Re: Silly question about Yarn client vs Yarn cluster modes...

Posted by Mich Talebzadeh <mi...@gmail.com>.
If you are going to get data out of an RDBMS like Oracle then the correct
procedure is:


   1. Use Hive on Spark execution engine. That improves Hive performance
   2. You can use JDBC through Spark itself. No issue there. It will use
   JDBC provided by HiveContext
   3. JDBC is fine. Every vendor has a utility to migrate a full database
   from one to another using JDBC. For example SAP relies on JDBC to migrate a
   whole Oracle schema to SAP ASE
   4. I have imported an Oracle table of 1 billion rows through Spark into
   Hive ORC table. It works fine. Actually I use Spark to do the job for these
   type of imports. Register a tempTable from DF and use it to put data into
   Hive table. You can create Hive table explicitly in Spark and do an
   INSERT/SELECT into it rather than save etc.
   5. You can access Hive tables through HiveContext. Beeline is a client
   tool that connects to Hive thrift server. I don't think it comes into
   equation here
   6. Finally one experiment worth multiples of these speculation. Try for
   yourself and fine out.
   7. If you want to use JDBC for an RDBMS table then you will need to
   download the relevant JAR file. For example for Oracle it is ojdbc6.jar etc

Like anything else your mileage varies and need to experiment with it.
Otherwise these are all opinions.

HTH



Dr Mich Talebzadeh



LinkedIn * https://www.linkedin.com/profile/view?id=AAEAAAAWh2gBxianrbJd6zP6AcPCCdOABUrV8Pw
<https://www.linkedin.com/profile/view?id=AAEAAAAWh2gBxianrbJd6zP6AcPCCdOABUrV8Pw>*



http://talebzadehmich.wordpress.com



On 22 June 2016 at 06:46, Jörn Franke <jo...@gmail.com> wrote:

> I would import data via sqoop and put it on HDFS. It has some mechanisms
> to handle the lack of reliability by jdbc.
>
> Then you can process the data via Spark. You could also use jdbc rdd but I
> do not recommend to use it, because you do not want to pull data all the
> time out of the database when you execute your application. Furthermore,
> you have to handle connection interruptions, the multiple
> serialization/deserialization efforts, if one executor crashes you have to
> repull some or all of the data from the database etc
>
> Within the cluster it does not make sense to me to pull data via jdbc from
> hive. All the benefits such as data locality, reliability etc would be gone.
>
> Hive supports different execution engines (TEZ, Spark), formats (Orc,
> parquet) and further optimizations to make the analysis fast. It always
> depends on your use case.
>
> On 22 Jun 2016, at 05:47, Michael Segel <ms...@hotmail.com> wrote:
>
>
> Sorry, I think you misunderstood.
> Spark can read from JDBC sources so to say using beeline as a way to
> access data is not a spark application isn’t really true.  Would you say
> the same if you were pulling data in to spark from Oracle or DB2?
> There are a couple of different design patterns and use cases where data
> could be stored in Hive yet your only access method is via a JDBC or
> Thift/Rest service.  Think also of compute / storage cluster
> implementations.

- _EXCERPTED DATA_:
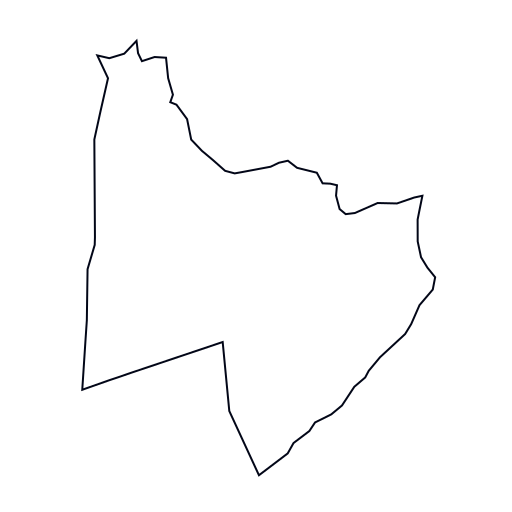 Luís Gomes, Rio Grande do Norte, Brazil (Natural Earth projection), rotated 178°
{"feature_id": "56859067B37861563649073", "entity_name": "Luís Gomes", "entity_type": "district", "adm_level": 2, "iso_a3": "BRA", "parent_name": "Brazil", "parent_adm1": "Rio Grande do Norte", "projection": "natural_earth1", "projection_center": [-38.413, -6.378], "detail": "fine", "context": "isolated", "style": "outline", "palette": "ink", "viewbox_px": 512, "rotation_deg": 178, "n_neighbors": 0, "source": "geoboundaries", "source_scale": "gbopen_adm2", "svg_char_len": 1002}
<svg xmlns="http://www.w3.org/2000/svg" viewBox="0 0 512 512"><g transform="rotate(178 256 256)"><path d="M151.1,130.8L147.3,137.4L135.6,150.5L109.7,172.8L103.3,182.5L94.3,201.2L80.5,216.3L77.7,228.5L85.1,238.4L91.1,249.0L93.9,264.9L93.2,286.8L91.0,296.2L87.6,310.4L95.9,308.9L113.3,303.6L132.6,304.7L155.7,295.5L164.9,294.7L170.8,300.0L173.9,313.5L172.6,323.9L179.3,325.7L186.9,326.3L192.3,337.1L211.9,342.7L220.8,350.1L229.8,348.4L238.3,344.7L267.4,340.3L274.4,339.3L283.9,342.2L295.6,353.3L306.4,363.0L316.7,374.6L320.1,395.2L330.2,410.0L336.3,412.7L333.4,420.1L337.6,436.8L339.0,457.3L350.4,458.4L363.2,454.7L366.8,462.8L367.9,475.2L380.6,462.8L395.7,458.8L407.6,462.0L397.7,438.8L406.5,405.5L413.5,378.1L416.3,280.4L416.8,272.7L424.8,248.7L427.3,197.7L429.3,178.2L434.3,128.4L406.9,137.0L398.4,139.5L385.4,143.5L292.3,171.2L288.1,102.0L260.7,36.8L231.2,57.6L225.0,67.8L208.8,79.2L202.8,87.6L186.3,95.1L175.3,103.6L162.3,121.9L151.1,130.8Z" fill="none" stroke="#020617" stroke-width="2"/></g></svg>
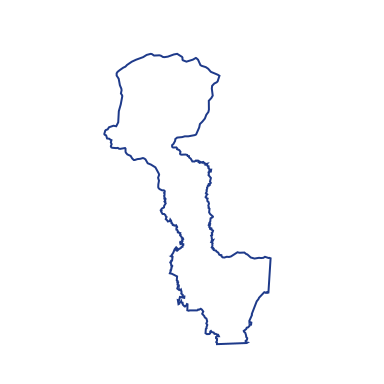 Pak Phli, Nakhon Nayok, Thailand, rotated 302°
{"feature_id": "78962969B43215001089078", "entity_name": "Pak Phli", "entity_type": "district", "adm_level": 2, "iso_a3": "THA", "parent_name": "Thailand", "parent_adm1": "Nakhon Nayok", "projection": "mercator", "projection_center": [101.301, 14.217], "detail": "fine", "context": "isolated", "style": "outline", "palette": "blue", "viewbox_px": 384, "rotation_deg": 302, "n_neighbors": 0, "source": "geoboundaries", "source_scale": "gbopen_adm2", "svg_char_len": 6049}
<svg xmlns="http://www.w3.org/2000/svg" viewBox="0 0 384 384"><g transform="rotate(302 192 192)"><path d="M147.2,310.1L177.4,293.8L177.1,292.4L176.6,291.9L175.7,288.2L174.0,287.4L172.6,285.6L171.7,283.7L168.7,280.3L167.6,276.5L168.4,272.0L168.1,271.0L168.4,268.5L165.6,264.4L165.0,262.5L158.0,259.2L156.5,257.8L155.5,255.8L153.6,254.2L152.8,252.6L153.1,251.1L154.0,250.5L153.9,249.8L153.4,249.2L153.3,248.3L154.5,246.4L154.5,244.3L155.0,243.6L154.3,241.1L154.7,240.4L155.2,240.4L155.0,239.5L155.7,239.4L155.5,238.1L157.1,237.9L158.7,236.7L159.4,236.7L159.9,235.8L159.7,234.9L160.6,234.9L161.0,235.5L162.1,235.4L161.5,235.0L161.4,234.5L162.6,234.3L162.8,233.6L164.5,232.4L165.1,231.4L166.0,231.9L166.6,231.3L167.1,231.4L167.8,230.4L169.2,230.7L170.4,230.3L170.4,228.9L171.1,228.1L170.4,228.0L170.3,226.8L171.2,226.3L171.5,225.1L172.8,225.0L172.8,223.7L173.5,223.6L173.8,224.3L174.5,224.4L174.8,224.2L174.4,223.4L174.7,223.1L176.7,223.1L179.5,221.7L181.6,222.9L182.3,222.7L182.9,219.1L183.8,217.3L187.1,215.7L187.3,214.4L188.1,214.3L189.0,213.1L191.1,212.6L192.3,211.2L192.3,210.1L193.5,209.0L194.7,208.7L194.5,207.5L194.9,206.2L196.1,206.3L196.9,205.9L198.1,206.2L198.4,204.4L200.0,204.3L200.9,203.9L201.3,203.3L202.9,203.1L203.7,202.4L205.1,202.5L205.9,202.0L206.4,202.3L206.7,203.2L207.2,203.3L207.3,202.3L207.7,202.0L208.7,202.9L209.7,203.1L210.4,201.7L213.9,200.6L215.1,197.0L216.3,196.8L217.2,195.7L217.6,195.6L218.5,196.5L220.0,196.2L219.9,196.9L221.1,196.4L220.5,195.5L219.5,195.3L220.6,194.7L221.0,193.2L221.9,193.0L222.0,192.3L222.5,192.2L222.3,191.5L223.1,190.5L222.6,189.6L223.9,189.8L222.9,188.8L223.2,187.6L222.7,187.4L223.5,185.7L222.9,185.0L222.3,185.1L222.0,183.3L221.5,183.7L220.8,183.0L221.1,182.6L220.8,181.7L221.9,181.0L221.8,180.3L220.7,179.3L220.8,178.7L219.2,178.0L218.1,176.1L219.6,173.3L219.8,171.2L220.8,170.4L220.2,169.3L220.9,168.3L220.3,166.6L218.0,163.2L217.8,162.2L218.1,161.6L220.0,160.9L220.8,159.0L220.4,156.7L221.1,156.4L221.5,155.1L219.7,152.4L219.7,151.5L220.2,150.9L221.2,150.3L222.9,150.8L226.3,150.6L228.1,149.8L230.3,150.6L233.3,154.5L235.5,156.5L237.2,159.3L241.8,164.3L243.0,165.0L250.6,163.9L253.8,162.7L257.2,163.5L261.1,164.0L265.2,163.2L268.5,163.5L270.8,162.7L278.3,157.9L281.9,158.6L284.7,158.5L290.2,154.0L292.7,152.8L295.8,153.4L298.1,154.8L299.4,155.1L305.1,153.7L305.1,151.7L303.9,144.3L305.1,140.4L305.2,137.5L304.1,133.3L304.1,131.9L307.4,127.0L307.8,124.6L307.7,124.2L304.7,122.6L299.6,118.2L298.9,114.5L299.1,113.9L301.0,112.6L301.3,111.9L301.3,106.2L299.0,103.7L294.0,99.8L291.7,97.1L291.1,95.8L291.1,93.4L290.7,92.0L287.6,87.5L287.7,84.9L287.3,83.8L284.2,80.9L280.5,79.1L274.6,74.5L270.6,71.9L265.4,69.6L263.0,69.1L261.0,67.8L257.0,66.1L254.4,65.2L252.7,65.2L250.8,66.4L249.2,69.8L244.3,74.3L242.2,77.3L240.9,78.4L237.9,79.5L236.9,81.6L236.1,82.2L228.4,85.2L221.8,87.1L212.0,92.5L207.6,92.9L206.6,90.3L202.9,87.3L200.4,87.3L199.1,86.2L198.1,85.9L194.7,86.9L194.3,87.6L194.5,89.2L192.4,91.6L193.3,93.6L193.1,95.0L193.3,96.2L191.0,96.9L190.0,98.5L187.8,98.9L187.1,99.9L187.2,100.8L189.0,104.4L190.1,105.7L190.0,106.9L190.5,108.2L193.8,111.9L193.6,112.6L190.8,114.4L190.2,115.4L189.6,117.3L190.1,120.8L188.7,123.6L188.3,125.7L188.8,126.5L191.0,128.3L192.7,130.5L194.8,132.4L195.1,133.9L195.0,135.3L192.9,139.2L193.5,142.7L193.5,147.9L190.0,154.1L189.2,155.0L186.1,155.7L184.1,158.0L180.6,159.4L178.2,160.8L177.5,161.8L177.3,163.2L177.6,165.8L178.5,167.3L178.3,168.4L177.5,168.9L176.4,168.8L176.1,169.6L174.7,170.4L173.9,170.4L173.0,171.5L172.0,171.8L171.8,172.2L172.3,172.7L172.1,173.2L171.1,173.0L170.9,173.6L170.3,173.6L169.7,174.4L169.2,174.0L168.4,175.7L165.6,175.7L164.1,176.4L161.9,175.2L160.7,175.2L160.2,175.9L159.7,175.4L158.9,176.4L157.8,178.6L158.6,180.1L158.3,181.7L157.1,183.2L157.2,183.7L155.1,184.1L154.8,186.0L154.2,187.1L155.6,188.6L157.1,188.2L156.5,189.6L154.8,191.0L155.0,191.6L153.9,193.0L154.3,193.3L154.1,194.4L154.4,194.6L154.4,195.6L155.4,196.1L154.6,197.8L154.2,198.1L153.3,197.8L151.8,198.7L152.0,199.6L151.3,200.7L150.8,200.9L150.9,201.4L150.3,201.6L150.9,203.8L150.1,203.9L149.8,204.9L148.9,205.0L148.5,206.8L147.7,207.5L147.6,208.1L148.0,208.5L147.4,209.5L145.8,209.0L145.4,210.0L144.0,210.1L143.4,208.5L143.0,208.6L141.8,209.8L142.9,210.6L143.1,212.0L142.7,212.0L142.8,212.5L142.5,212.7L141.9,212.3L140.5,213.0L139.7,212.2L138.9,212.3L137.5,211.7L137.4,211.4L134.3,210.5L134.1,209.7L134.6,209.1L136.4,209.2L136.7,207.9L134.2,207.6L130.5,208.3L127.2,208.2L127.0,209.5L126.6,209.5L126.4,209.2L126.4,210.0L123.4,211.4L123.0,211.4L122.6,210.8L121.5,211.4L120.8,210.9L119.6,212.8L119.0,213.0L118.9,214.2L118.1,214.2L118.1,214.6L116.5,214.7L116.0,215.3L114.4,215.2L114.3,215.7L111.3,216.3L112.0,218.3L112.5,224.1L109.0,225.9L109.0,226.8L108.1,227.1L108.2,227.5L107.6,227.7L107.8,228.2L105.8,228.8L105.9,230.3L104.6,231.0L104.1,230.2L102.3,230.7L102.1,232.8L102.8,232.8L102.6,234.3L103.3,234.4L101.6,236.2L100.2,236.7L99.9,238.6L98.6,239.1L99.4,240.9L98.1,241.5L96.6,237.4L93.5,238.4L93.0,238.0L92.8,237.3L89.7,240.0L90.4,240.4L91.7,239.6L92.6,240.7L93.7,240.7L92.6,241.8L93.1,242.7L91.6,243.9L91.0,246.4L91.3,246.8L91.8,246.7L92.7,247.4L94.3,247.1L94.4,247.7L89.2,250.7L89.6,252.2L90.3,252.7L94.2,258.9L94.7,259.4L95.6,259.5L95.9,260.3L97.6,261.3L97.5,262.7L96.6,264.9L94.1,265.2L93.2,268.3L92.4,269.3L92.3,271.3L90.4,273.4L88.1,273.8L87.4,275.4L85.0,275.9L84.1,276.6L83.2,276.3L79.4,278.3L79.4,280.0L80.7,281.9L81.7,282.3L83.4,281.4L84.2,281.7L83.7,283.0L84.3,284.9L83.6,286.2L84.3,287.4L84.3,288.5L84.8,289.8L83.9,291.2L82.9,289.7L81.7,289.2L80.7,289.9L80.7,291.1L79.1,292.0L77.6,292.1L77.5,292.9L76.2,293.8L92.9,318.4L93.7,318.8L93.2,317.3L94.0,316.4L95.9,316.9L97.3,316.3L97.8,314.8L99.1,313.8L100.8,311.8L101.1,310.1L101.6,309.5L104.5,310.6L105.9,310.3L106.9,311.3L108.9,311.7L109.9,311.2L110.8,312.4L112.7,311.5L112.5,310.3L111.7,309.9L113.1,308.9L119.6,308.0L120.1,307.4L133.6,304.8L136.3,305.1L137.9,304.9L145.3,306.4L145.6,306.8L145.5,307.8L146.5,309.1L147.1,308.8L147.6,309.6L146.9,309.8L147.2,310.1Z" fill="none" stroke="#1e3a8a" stroke-width="2"/></g></svg>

- _DIRECTIONS_:
1) In the thread on Spark, Hive and JDBC, which JAR file is named for reaching Oracle through JDBC?
2) Reproduce the rows from their start through the line containing "Pak Phli, Nakhon", including both ends. Leave the pictures out.

- _WORKED ANSWERS_:
1) ojdbc6.jar

2)
 Luís Gomes, Rio Grande do Norte, Brazil (Natural Earth projection), rotated 178°
{"feature_id": "56859067B37861563649073", "entity_name": "Luís Gomes", "entity_type": "district", "adm_level": 2, "iso_a3": "BRA", "parent_name": "Brazil", "parent_adm1": "Rio Grande do Norte", "projection": "natural_earth1", "projection_center": [-38.413, -6.378], "detail": "fine", "context": "isolated", "style": "outline", "palette": "ink", "viewbox_px": 512, "rotation_deg": 178, "n_neighbors": 0, "source": "geoboundaries", "source_scale": "gbopen_adm2", "svg_char_len": 1002}
<svg xmlns="http://www.w3.org/2000/svg" viewBox="0 0 512 512"><g transform="rotate(178 256 256)"><path d="M151.1,130.8L147.3,137.4L135.6,150.5L109.7,172.8L103.3,182.5L94.3,201.2L80.5,216.3L77.7,228.5L85.1,238.4L91.1,249.0L93.9,264.9L93.2,286.8L91.0,296.2L87.6,310.4L95.9,308.9L113.3,303.6L132.6,304.7L155.7,295.5L164.9,294.7L170.8,300.0L173.9,313.5L172.6,323.9L179.3,325.7L186.9,326.3L192.3,337.1L211.9,342.7L220.8,350.1L229.8,348.4L238.3,344.7L267.4,340.3L274.4,339.3L283.9,342.2L295.6,353.3L306.4,363.0L316.7,374.6L320.1,395.2L330.2,410.0L336.3,412.7L333.4,420.1L337.6,436.8L339.0,457.3L350.4,458.4L363.2,454.7L366.8,462.8L367.9,475.2L380.6,462.8L395.7,458.8L407.6,462.0L397.7,438.8L406.5,405.5L413.5,378.1L416.3,280.4L416.8,272.7L424.8,248.7L427.3,197.7L429.3,178.2L434.3,128.4L406.9,137.0L398.4,139.5L385.4,143.5L292.3,171.2L288.1,102.0L260.7,36.8L231.2,57.6L225.0,67.8L208.8,79.2L202.8,87.6L186.3,95.1L175.3,103.6L162.3,121.9L151.1,130.8Z" fill="none" stroke="#020617" stroke-width="2"/></g></svg>
 Pak Phli, Nakhon Nayok, Thailand, rotated 302°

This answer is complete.